[[ SOURCE MATERIAL open ]]
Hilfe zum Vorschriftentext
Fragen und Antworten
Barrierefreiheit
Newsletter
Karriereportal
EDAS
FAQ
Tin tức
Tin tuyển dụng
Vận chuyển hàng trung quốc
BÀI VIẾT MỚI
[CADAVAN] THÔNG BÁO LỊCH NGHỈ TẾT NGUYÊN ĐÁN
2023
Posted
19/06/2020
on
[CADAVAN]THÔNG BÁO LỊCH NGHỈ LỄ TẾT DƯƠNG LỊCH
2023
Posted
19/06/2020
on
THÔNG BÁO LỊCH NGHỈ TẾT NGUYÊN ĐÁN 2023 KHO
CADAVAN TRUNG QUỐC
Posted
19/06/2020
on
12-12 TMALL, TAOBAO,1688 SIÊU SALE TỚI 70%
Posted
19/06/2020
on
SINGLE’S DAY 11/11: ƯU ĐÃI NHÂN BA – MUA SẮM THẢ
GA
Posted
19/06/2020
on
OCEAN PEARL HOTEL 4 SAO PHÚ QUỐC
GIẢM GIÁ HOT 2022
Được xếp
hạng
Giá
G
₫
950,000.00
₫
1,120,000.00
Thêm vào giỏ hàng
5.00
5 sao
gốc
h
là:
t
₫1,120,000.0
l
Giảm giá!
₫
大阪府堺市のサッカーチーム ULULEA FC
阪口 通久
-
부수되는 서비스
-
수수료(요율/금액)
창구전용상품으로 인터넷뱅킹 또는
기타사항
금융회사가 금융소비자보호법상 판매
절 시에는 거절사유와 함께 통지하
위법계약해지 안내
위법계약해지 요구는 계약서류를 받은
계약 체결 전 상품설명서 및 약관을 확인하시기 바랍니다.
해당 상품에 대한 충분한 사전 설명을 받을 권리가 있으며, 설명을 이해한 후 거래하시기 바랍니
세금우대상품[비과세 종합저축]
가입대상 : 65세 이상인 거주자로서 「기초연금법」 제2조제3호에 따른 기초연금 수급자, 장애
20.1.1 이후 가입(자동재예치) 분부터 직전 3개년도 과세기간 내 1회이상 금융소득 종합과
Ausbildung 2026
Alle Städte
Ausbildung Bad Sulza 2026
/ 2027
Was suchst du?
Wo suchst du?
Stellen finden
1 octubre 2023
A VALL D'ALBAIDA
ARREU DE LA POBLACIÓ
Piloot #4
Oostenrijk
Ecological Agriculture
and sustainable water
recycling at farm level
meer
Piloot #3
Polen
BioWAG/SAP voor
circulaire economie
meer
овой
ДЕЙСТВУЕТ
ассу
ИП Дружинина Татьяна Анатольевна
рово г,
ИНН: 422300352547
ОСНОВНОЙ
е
[[ SOURCE MATERIAL closed ]]
Copy every line of the listing above without changing any character.

Hilfe zum Vorschriftentext
Fragen und Antworten
Barrierefreiheit
Newsletter
Karriereportal
EDAS
FAQ
Tin tức
Tin tuyển dụng
Vận chuyển hàng trung quốc
BÀI VIẾT MỚI
[CADAVAN] THÔNG BÁO LỊCH NGHỈ TẾT NGUYÊN ĐÁN
2023
Posted
19/06/2020
on
[CADAVAN]THÔNG BÁO LỊCH NGHỈ LỄ TẾT DƯƠNG LỊCH
2023
Posted
19/06/2020
on
THÔNG BÁO LỊCH NGHỈ TẾT NGUYÊN ĐÁN 2023 KHO
CADAVAN TRUNG QUỐC
Posted
19/06/2020
on
12-12 TMALL, TAOBAO,1688 SIÊU SALE TỚI 70%
Posted
19/06/2020
on
SINGLE’S DAY 11/11: ƯU ĐÃI NHÂN BA – MUA SẮM THẢ
GA
Posted
19/06/2020
on
OCEAN PEARL HOTEL 4 SAO PHÚ QUỐC
GIẢM GIÁ HOT 2022
Được xếp
hạng
Giá
G
₫
950,000.00
₫
1,120,000.00
Thêm vào giỏ hàng
5.00
5 sao
gốc
h
là:
t
₫1,120,000.0
l
Giảm giá!
₫
大阪府堺市のサッカーチーム ULULEA FC
阪口 通久
-
부수되는 서비스
-
수수료(요율/금액)
창구전용상품으로 인터넷뱅킹 또는
기타사항
금융회사가 금융소비자보호법상 판매
절 시에는 거절사유와 함께 통지하
위법계약해지 안내
위법계약해지 요구는 계약서류를 받은
계약 체결 전 상품설명서 및 약관을 확인하시기 바랍니다.
해당 상품에 대한 충분한 사전 설명을 받을 권리가 있으며, 설명을 이해한 후 거래하시기 바랍니
세금우대상품[비과세 종합저축]
가입대상 : 65세 이상인 거주자로서 「기초연금법」 제2조제3호에 따른 기초연금 수급자, 장애
20.1.1 이후 가입(자동재예치) 분부터 직전 3개년도 과세기간 내 1회이상 금융소득 종합과
Ausbildung 2026
Alle Städte
Ausbildung Bad Sulza 2026
/ 2027
Was suchst du?
Wo suchst du?
Stellen finden
1 octubre 2023
A VALL D'ALBAIDA
ARREU DE LA POBLACIÓ
Piloot #4
Oostenrijk
Ecological Agriculture
and sustainable water
recycling at farm level
meer
Piloot #3
Polen
BioWAG/SAP voor
circulaire economie
meer
овой
ДЕЙСТВУЕТ
ассу
ИП Дружинина Татьяна Анатольевна
рово г,
ИНН: 422300352547
ОСНОВНОЙ
е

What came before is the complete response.